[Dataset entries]
+-------+

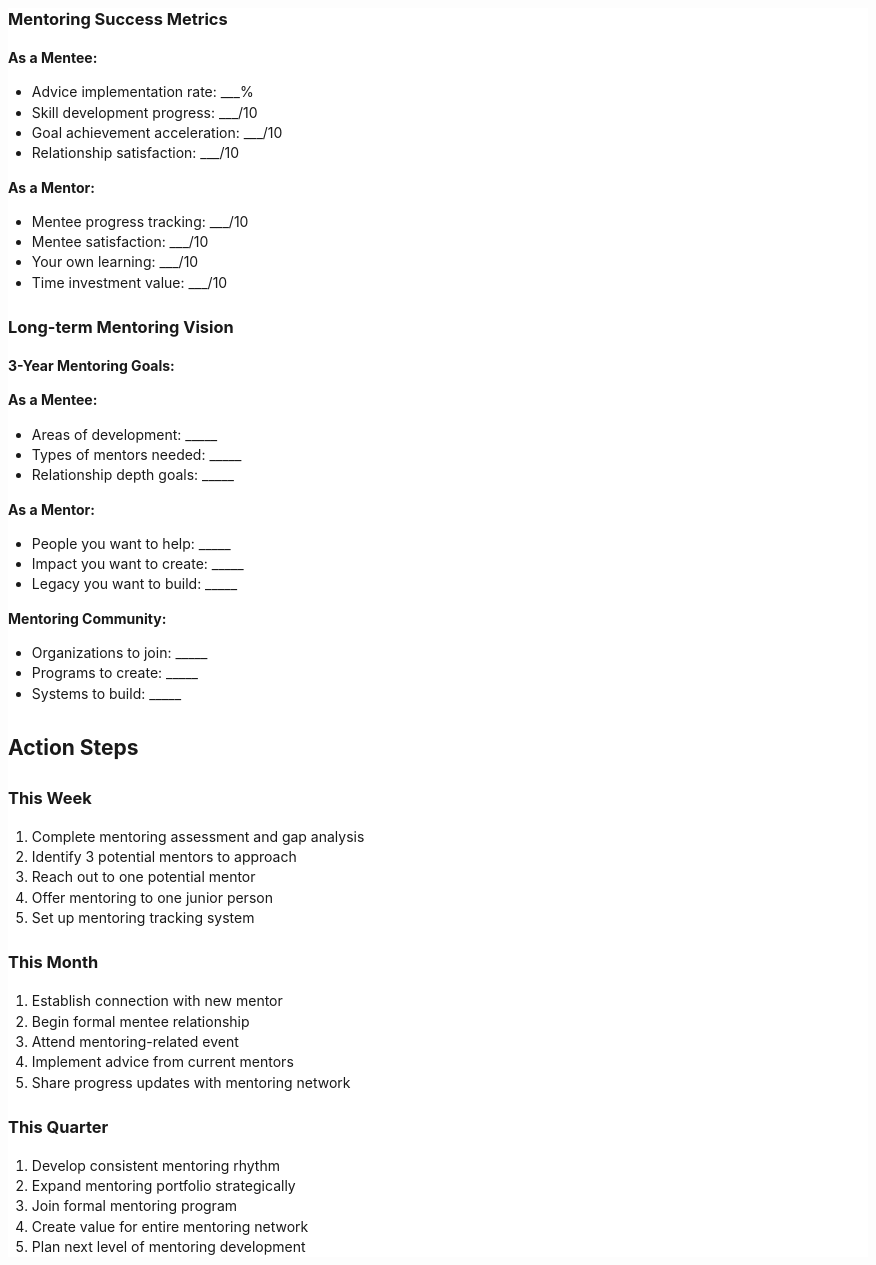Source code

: ### Mentoring Success Metrics

**As a Mentee:**
- Advice implementation rate: ___%
- Skill development progress: ___/10
- Goal achievement acceleration: ___/10
- Relationship satisfaction: ___/10

**As a Mentor:**
- Mentee progress tracking: ___/10
- Mentee satisfaction: ___/10
- Your own learning: ___/10
- Time investment value: ___/10

### Long-term Mentoring Vision

**3-Year Mentoring Goals:**

**As a Mentee:**
- Areas of development: _____
- Types of mentors needed: _____
- Relationship depth goals: _____

**As a Mentor:**
- People you want to help: _____
- Impact you want to create: _____
- Legacy you want to build: _____

**Mentoring Community:**
- Organizations to join: _____
- Programs to create: _____
- Systems to build: _____

## Action Steps

### This Week
1. Complete mentoring assessment and gap analysis
2. Identify 3 potential mentors to approach
3. Reach out to one potential mentor
4. Offer mentoring to one junior person
5. Set up mentoring tracking system

### This Month
1. Establish connection with new mentor
2. Begin formal mentee relationship
3. Attend mentoring-related event
4. Implement advice from current mentors
5. Share progress updates with mentoring network

### This Quarter
1. Develop consistent mentoring rhythm
2. Expand mentoring portfolio strategically
3. Join formal mentoring program
4. Create value for entire mentoring network
5. Plan next level of mentoring development
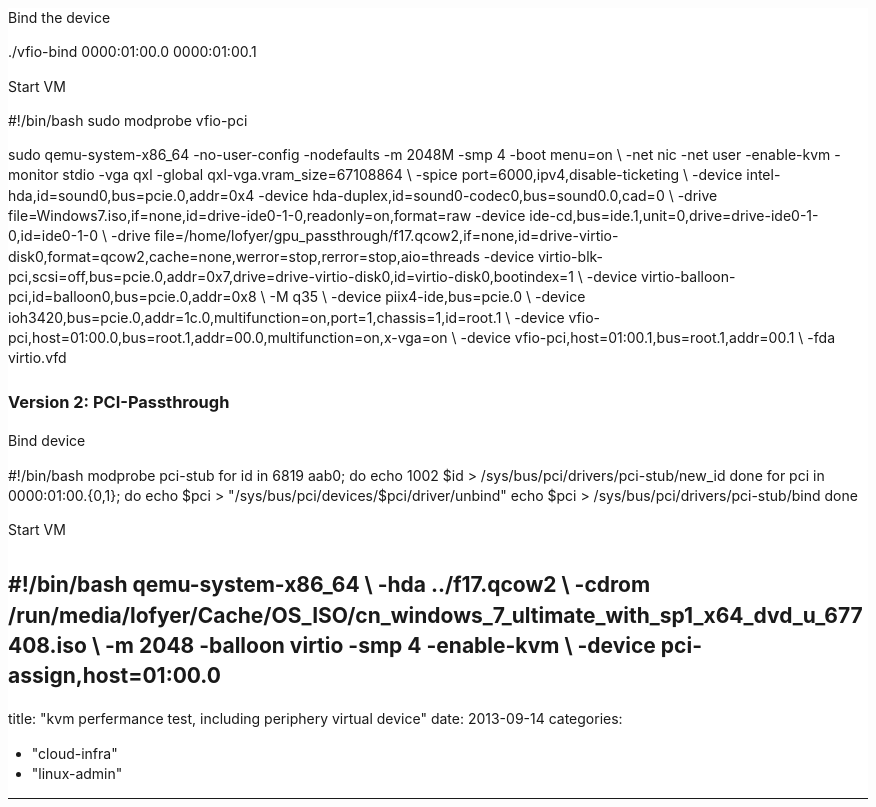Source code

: Bind the device

./vfio-bind 0000:01:00.0 0000:01:00.1

Start VM

#!/bin/bash
sudo modprobe vfio-pci

sudo qemu-system-x86\_64 -no-user-config -nodefaults -m 2048M -smp 4 -boot menu=on \\
-net nic -net user -enable-kvm -monitor stdio -vga qxl -global qxl-vga.vram\_size=67108864 \\
-spice port=6000,ipv4,disable-ticketing \\
-device intel-hda,id=sound0,bus=pcie.0,addr=0x4 -device hda-duplex,id=sound0-codec0,bus=sound0.0,cad=0 \\
-drive file=Windows7.iso,if=none,id=drive-ide0-1-0,readonly=on,format=raw -device ide-cd,bus=ide.1,unit=0,drive=drive-ide0-1-0,id=ide0-1-0 \\
-drive file=/home/lofyer/gpu\_passthrough/f17.qcow2,if=none,id=drive-virtio-disk0,format=qcow2,cache=none,werror=stop,rerror=stop,aio=threads -device virtio-blk-pci,scsi=off,bus=pcie.0,addr=0x7,drive=drive-virtio-disk0,id=virtio-disk0,bootindex=1 \\
-device virtio-balloon-pci,id=balloon0,bus=pcie.0,addr=0x8 \\
-M q35 \\
-device piix4-ide,bus=pcie.0 \\
-device ioh3420,bus=pcie.0,addr=1c.0,multifunction=on,port=1,chassis=1,id=root.1 \\
-device vfio-pci,host=01:00.0,bus=root.1,addr=00.0,multifunction=on,x-vga=on \\
-device vfio-pci,host=01:00.1,bus=root.1,addr=00.1 \\
-fda virtio.vfd

### Version 2: PCI-Passthrough

Bind device

#!/bin/bash
modprobe pci-stub
for id in 6819 aab0; do
    echo 1002 $id > /sys/bus/pci/drivers/pci-stub/new\_id
done
for pci in 0000:01:00.{0,1}; do
    echo $pci > "/sys/bus/pci/devices/$pci/driver/unbind"
    echo $pci > /sys/bus/pci/drivers/pci-stub/bind
done

Start VM

#!/bin/bash
qemu-system-x86\_64 \\
-hda ../f17.qcow2 \\
-cdrom /run/media/lofyer/Cache/OS\_ISO/cn\_windows\_7\_ultimate\_with\_sp1\_x64\_dvd\_u\_677408.iso \\
-m 2048 -balloon virtio -smp 4 -enable-kvm \\
-device pci-assign,host=01:00.0
---
title: "kvm perfermance test, including periphery virtual device"
date: 2013-09-14
categories: 
  - "cloud-infra"
  - "linux-admin"
---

+-------+

Problem description:
Replace every "Start VM" with "Launch VM" throughout the listing and give it again, otherwise unchanged. Leave out the pictures.

Written response:
Source code

: ### Mentoring Success Metrics

**As a Mentee:**
- Advice implementation rate: ___%
- Skill development progress: ___/10
- Goal achievement acceleration: ___/10
- Relationship satisfaction: ___/10

**As a Mentor:**
- Mentee progress tracking: ___/10
- Mentee satisfaction: ___/10
- Your own learning: ___/10
- Time investment value: ___/10

### Long-term Mentoring Vision

**3-Year Mentoring Goals:**

**As a Mentee:**
- Areas of development: _____
- Types of mentors needed: _____
- Relationship depth goals: _____

**As a Mentor:**
- People you want to help: _____
- Impact you want to create: _____
- Legacy you want to build: _____

**Mentoring Community:**
- Organizations to join: _____
- Programs to create: _____
- Systems to build: _____

## Action Steps

### This Week
1. Complete mentoring assessment and gap analysis
2. Identify 3 potential mentors to approach
3. Reach out to one potential mentor
4. Offer mentoring to one junior person
5. Set up mentoring tracking system

### This Month
1. Establish connection with new mentor
2. Begin formal mentee relationship
3. Attend mentoring-related event
4. Implement advice from current mentors
5. Share progress updates with mentoring network

### This Quarter
1. Develop consistent mentoring rhythm
2. Expand mentoring portfolio strategically
3. Join formal mentoring program
4. Create value for entire mentoring network
5. Plan next level of mentoring development
Source code

: Bind the device

./vfio-bind 0000:01:00.0 0000:01:00.1

Launch VM

#!/bin/bash
sudo modprobe vfio-pci

sudo qemu-system-x86\_64 -no-user-config -nodefaults -m 2048M -smp 4 -boot menu=on \\
-net nic -net user -enable-kvm -monitor stdio -vga qxl -global qxl-vga.vram\_size=67108864 \\
-spice port=6000,ipv4,disable-ticketing \\
-device intel-hda,id=sound0,bus=pcie.0,addr=0x4 -device hda-duplex,id=sound0-codec0,bus=sound0.0,cad=0 \\
-drive file=Windows7.iso,if=none,id=drive-ide0-1-0,readonly=on,format=raw -device ide-cd,bus=ide.1,unit=0,drive=drive-ide0-1-0,id=ide0-1-0 \\
-drive file=/home/lofyer/gpu\_passthrough/f17.qcow2,if=none,id=drive-virtio-disk0,format=qcow2,cache=none,werror=stop,rerror=stop,aio=threads -device virtio-blk-pci,scsi=off,bus=pcie.0,addr=0x7,drive=drive-virtio-disk0,id=virtio-disk0,bootindex=1 \\
-device virtio-balloon-pci,id=balloon0,bus=pcie.0,addr=0x8 \\
-M q35 \\
-device piix4-ide,bus=pcie.0 \\
-device ioh3420,bus=pcie.0,addr=1c.0,multifunction=on,port=1,chassis=1,id=root.1 \\
-device vfio-pci,host=01:00.0,bus=root.1,addr=00.0,multifunction=on,x-vga=on \\
-device vfio-pci,host=01:00.1,bus=root.1,addr=00.1 \\
-fda virtio.vfd

### Version 2: PCI-Passthrough

Bind device

#!/bin/bash
modprobe pci-stub
for id in 6819 aab0; do
    echo 1002 $id > /sys/bus/pci/drivers/pci-stub/new\_id
done
for pci in 0000:01:00.{0,1}; do
    echo $pci > "/sys/bus/pci/devices/$pci/driver/unbind"
    echo $pci > /sys/bus/pci/drivers/pci-stub/bind
done

Launch VM

#!/bin/bash
qemu-system-x86\_64 \\
-hda ../f17.qcow2 \\
-cdrom /run/media/lofyer/Cache/OS\_ISO/cn\_windows\_7\_ultimate\_with\_sp1\_x64\_dvd\_u\_677408.iso \\
-m 2048 -balloon virtio -smp 4 -enable-kvm \\
-device pci-assign,host=01:00.0
---
title: "kvm perfermance test, including periphery virtual device"
date: 2013-09-14
categories: 
  - "cloud-infra"
  - "linux-admin"
---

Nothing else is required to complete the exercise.